Résumé

Les pouvoirs publics prennent peu à peu conscience des opportunités et des défis qui naissent de la révolution numérique

La transformation numérique figure en bonne place dans les programmes d’action des pouvoirs publics du monde entier, conscients du potentiel qu’elle recèle pour leurs économies. Les pays de l’OCDE ont formulé leurs objectifs lors de la Réunion ministérielle sur l’économie numérique, qui s’est tenue en 2016 à Cancún. Pour tirer le meilleur parti de la transformation numérique au service de l’innovation, de la croissance et de la prospérité sociale, ils concentrent leurs efforts sur les incidences de la révolution à l’œuvre sur l’action des pouvoirs publics, l’amélioration de la mesure, et la mise en place d’un cadre d’action intégré à l’appui d’une approche à l’échelle de l’ensemble du gouvernement. Bien que la mise en œuvre des stratégies numériques nationales soit en bonne voie dans la zone OCDE, des progrès restent à faire en matière de coordination. De fait, rares sont les pays dans lesquels la coordination de la stratégie numérique nationale a été confiée à un haut responsable ou un organisme dédié au numérique.

Malgré les effets persistants de la crise, les services informatiques continuent de progresser et les perspectives sont prometteuses

Depuis la crise économique mondiale, la valeur ajoutée dans le secteur des technologies de l’information et des communications (TIC) a globalement diminué dans la zone OCDE, une évolution conforme à celle de la valeur ajoutée totale. En revanche, au sein du secteur des TIC, elle a certes fléchi dans les services de télécommunications et la fabrication de matériel informatique et électronique, mais a progressé dans les services informatiques, et est restée stable dans l’édition logicielle. Ces tendances, qui transparaissent dans les chiffres de l’emploi TIC dans les pays de l’OCDE, devraient se confirmer dans les années à venir, la part des investissements en capital-risque dans les TIC – un indicateur des perspectives des entreprises – ayant renoué avec le pic de 2000. Le secteur des TIC reste un moteur d’innovation essentiel ; il représente la part la plus importante des dépenses de R-D des entreprises de la zone OCDE et plus d’un tiers des dépôts de brevet dans le monde.

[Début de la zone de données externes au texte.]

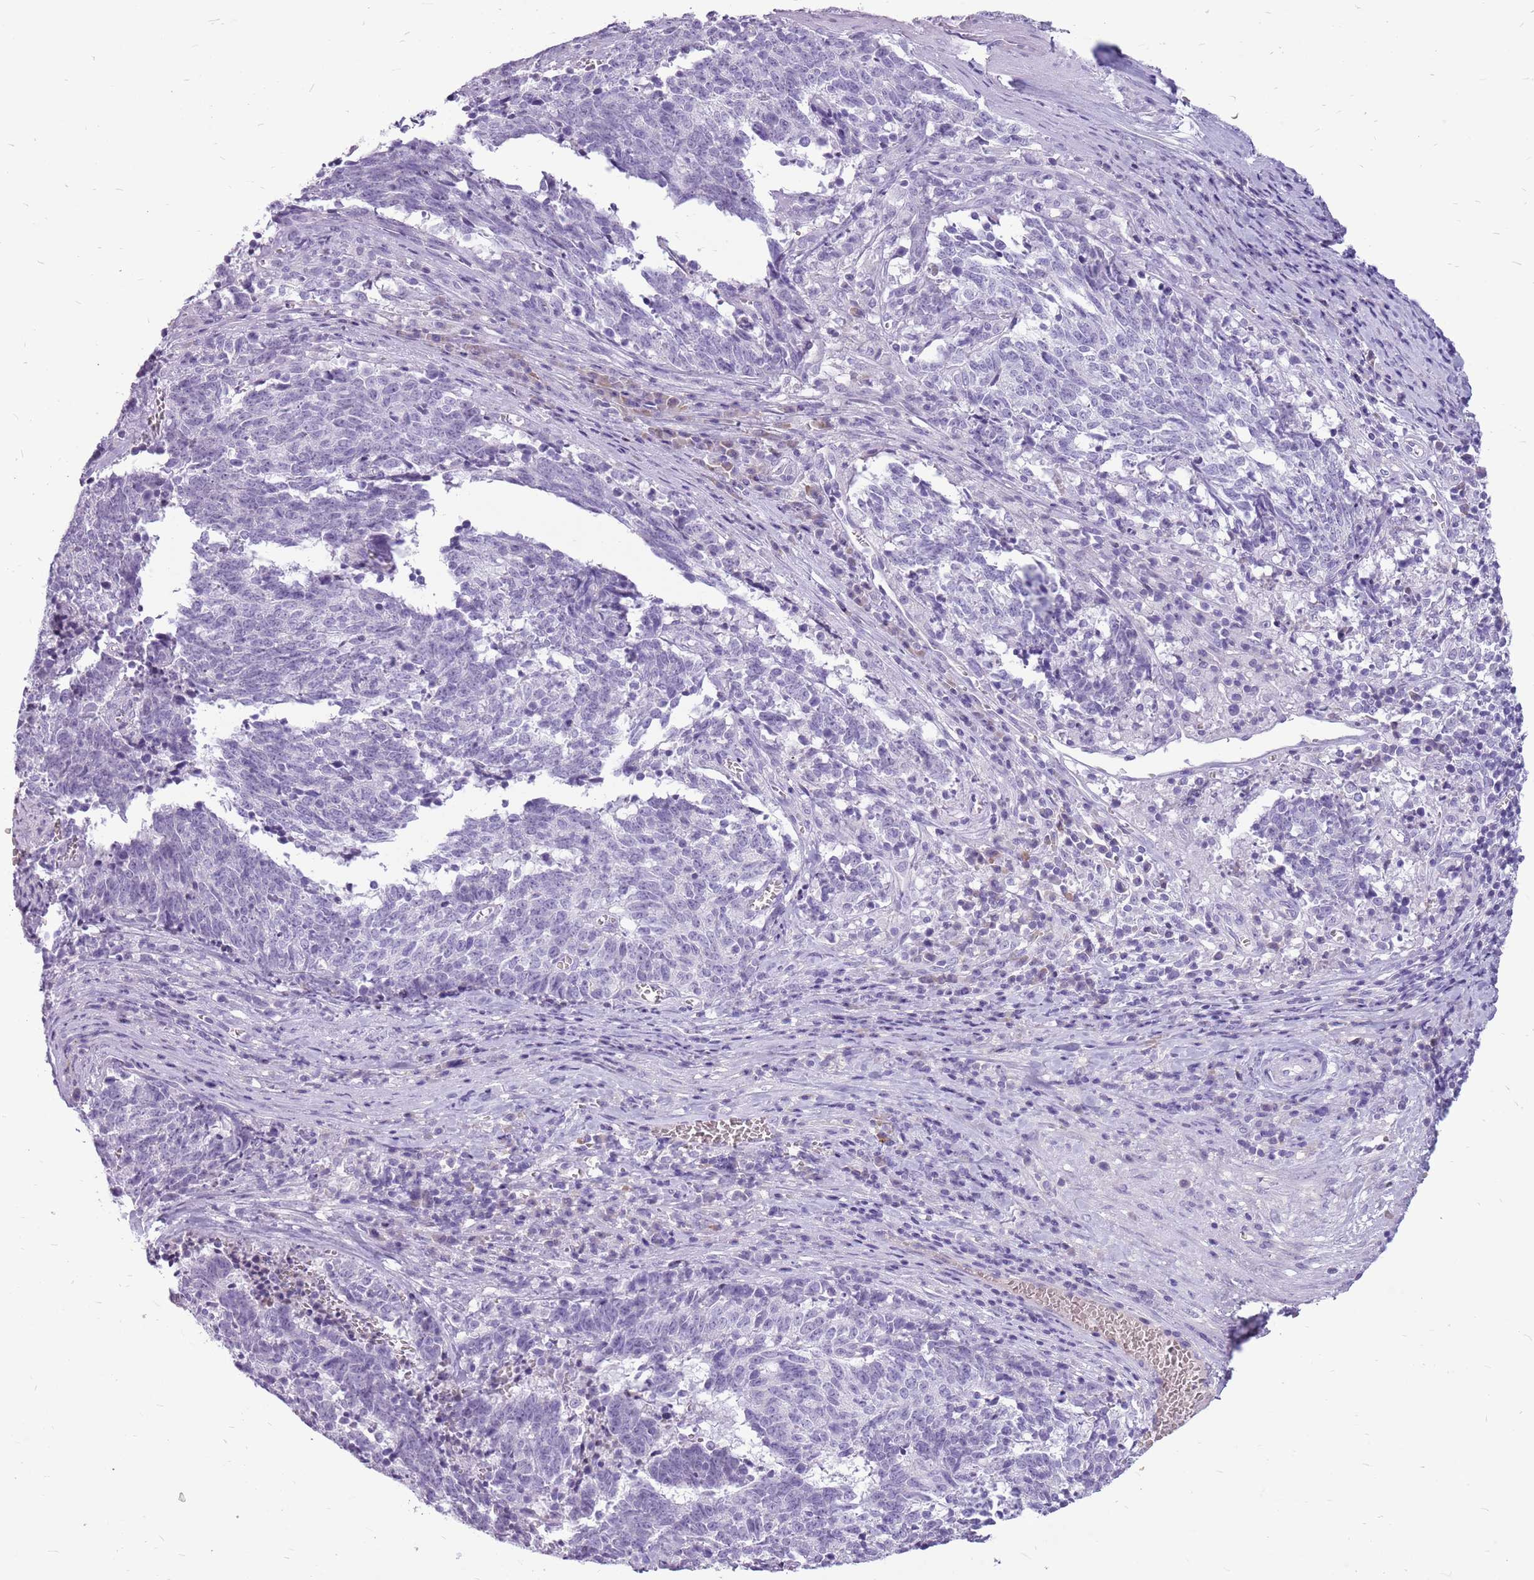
{"staining": {"intensity": "negative", "quantity": "none", "location": "none"}, "tissue": "cervical cancer", "cell_type": "Tumor cells", "image_type": "cancer", "snomed": [{"axis": "morphology", "description": "Squamous cell carcinoma, NOS"}, {"axis": "topography", "description": "Cervix"}], "caption": "Histopathology image shows no protein expression in tumor cells of cervical cancer tissue. (DAB immunohistochemistry with hematoxylin counter stain).", "gene": "ZNF425", "patient": {"sex": "female", "age": 29}}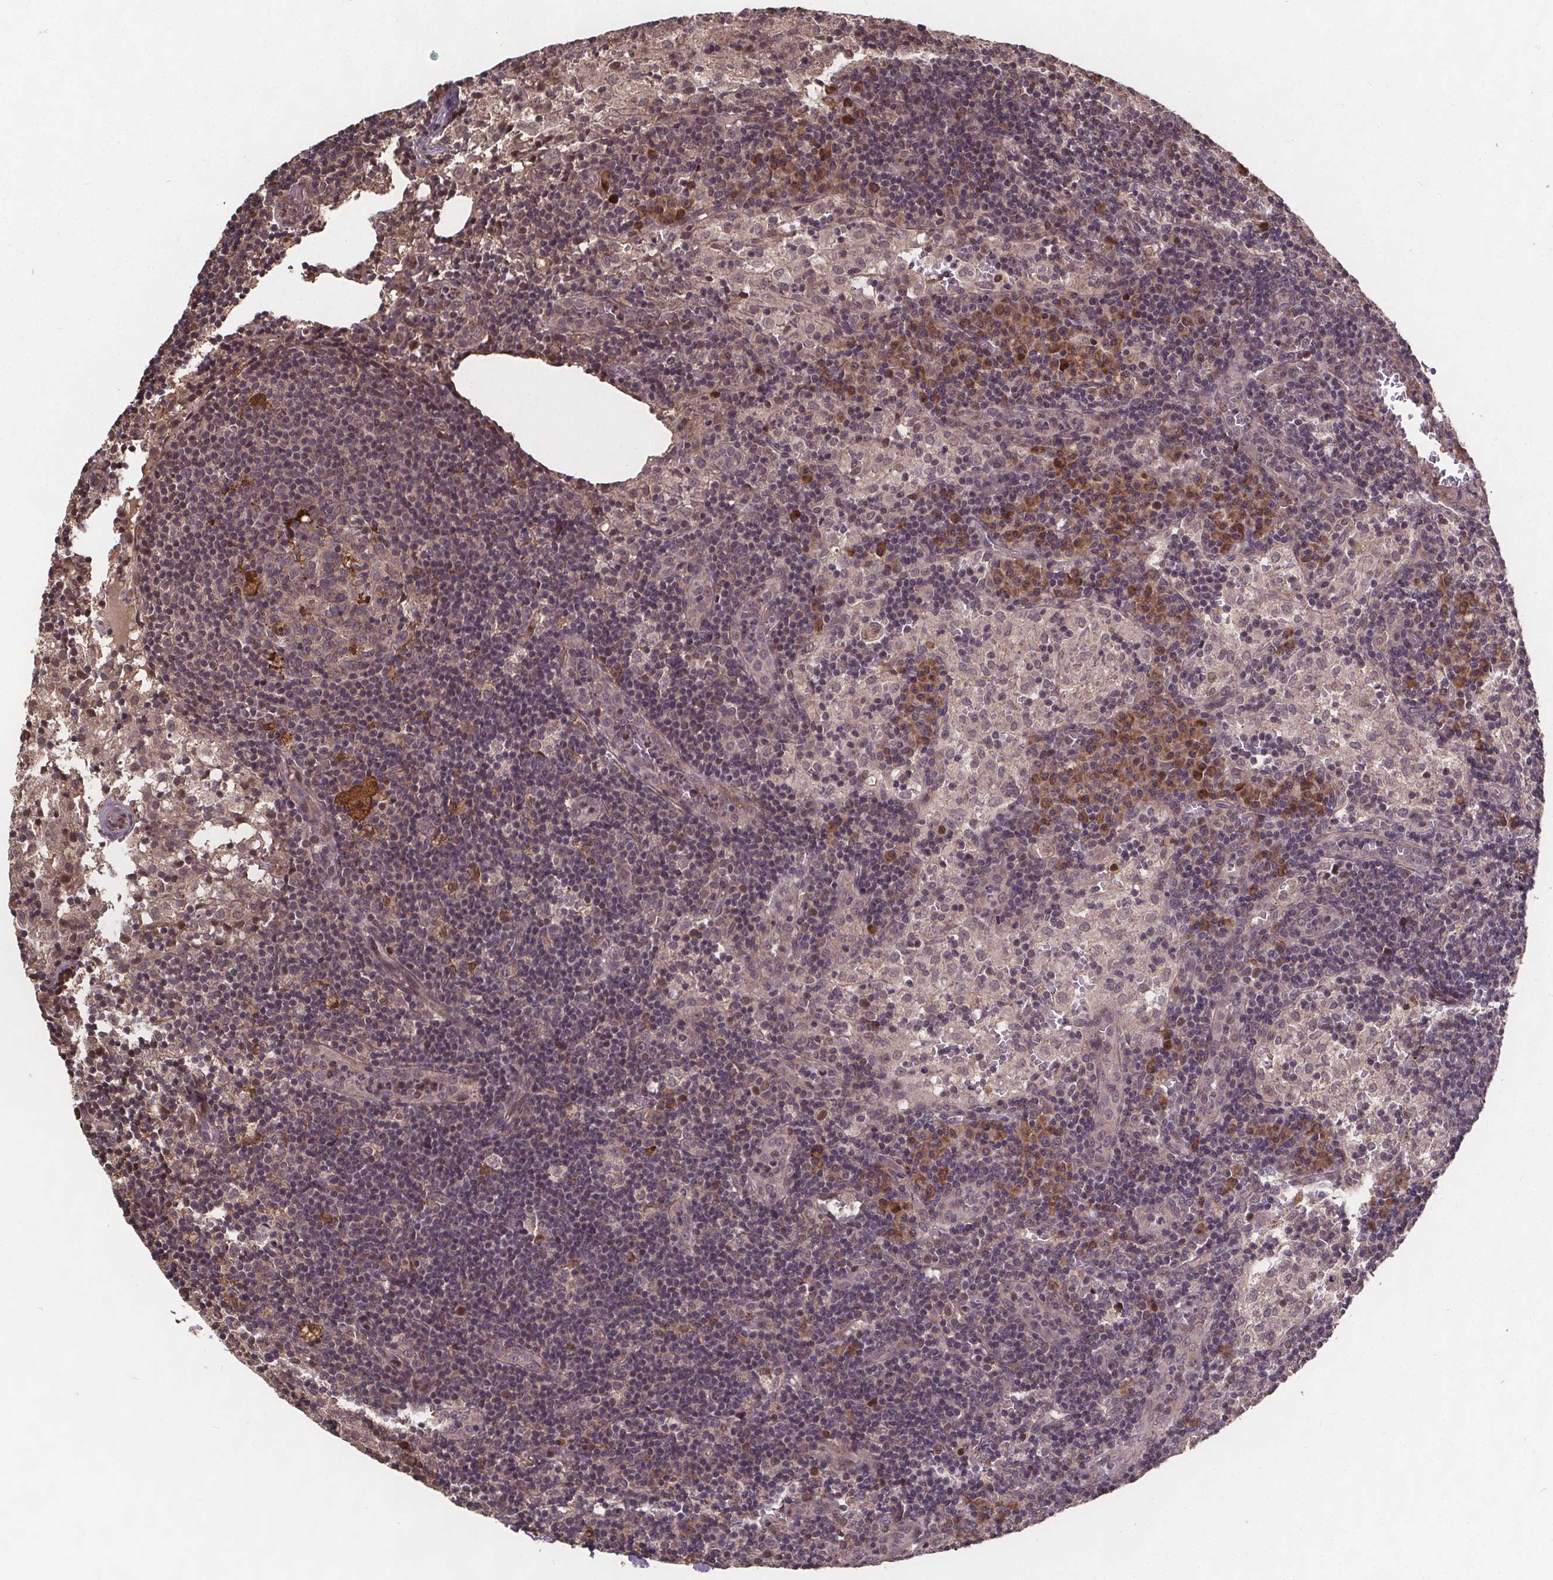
{"staining": {"intensity": "negative", "quantity": "none", "location": "none"}, "tissue": "lymph node", "cell_type": "Germinal center cells", "image_type": "normal", "snomed": [{"axis": "morphology", "description": "Normal tissue, NOS"}, {"axis": "topography", "description": "Lymph node"}], "caption": "A high-resolution micrograph shows immunohistochemistry staining of unremarkable lymph node, which reveals no significant positivity in germinal center cells.", "gene": "USP9X", "patient": {"sex": "male", "age": 62}}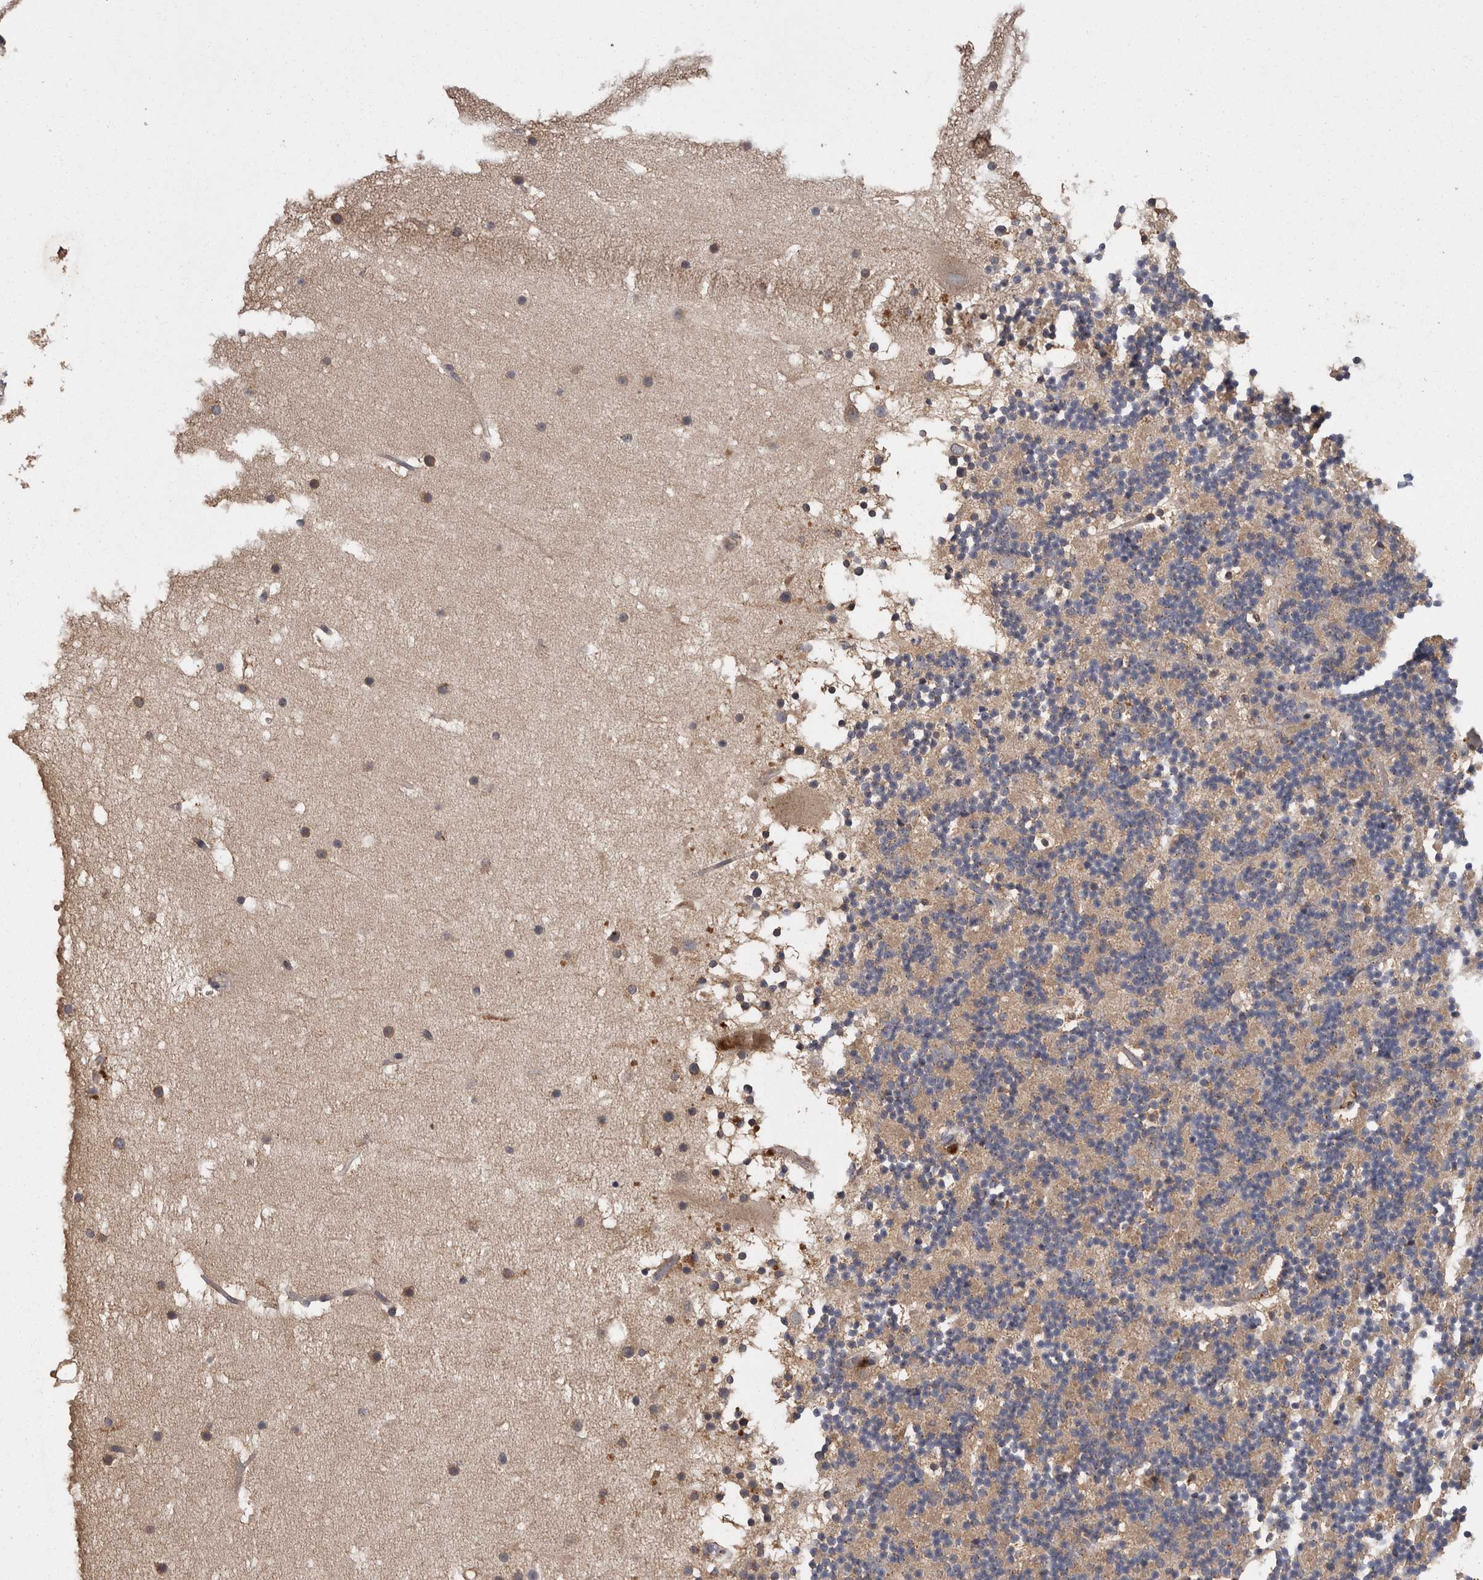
{"staining": {"intensity": "moderate", "quantity": "25%-75%", "location": "cytoplasmic/membranous"}, "tissue": "cerebellum", "cell_type": "Cells in granular layer", "image_type": "normal", "snomed": [{"axis": "morphology", "description": "Normal tissue, NOS"}, {"axis": "topography", "description": "Cerebellum"}], "caption": "High-power microscopy captured an immunohistochemistry micrograph of unremarkable cerebellum, revealing moderate cytoplasmic/membranous positivity in about 25%-75% of cells in granular layer. (IHC, brightfield microscopy, high magnification).", "gene": "PCM1", "patient": {"sex": "male", "age": 57}}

Les infrastructures et services de communication se mettent à niveau afin de faire face à l’explosion des données

Les marchés des communications progressent sous l’effet de la demande et, dans de nombreux pays, de l’évolution des cadres réglementaires, qui favorisent la concurrence, l’innovation et l’investissement. La part des revenus consacrés à l’investissement dans les télécommunications a augmenté et les opérateurs continuent de déployer la fibre optique. Les tarifs moyens du haut débit fixe et mobile ont diminué, tandis que le nombre d’abonnements a progressé ; dans certains pays, l’utilisation des données mobiles a connu une croissance exponentielle. La convergence des télécommunications et de la radiodiffusion donne lieu à des opérations de fusion-acquisition et à des réformes des cadres réglementaires et des institutions. Les débits d’un gigabit par seconde (Gbit/s) sont devenus monnaie courante, et l’on voit désormais apparaître les premières offres commerciales proposant 10 Gbit/s, de quoi prendre en charge la croissance exponentielle des données, avec, notamment, l’arrivée des véhicules connectés et autonomes.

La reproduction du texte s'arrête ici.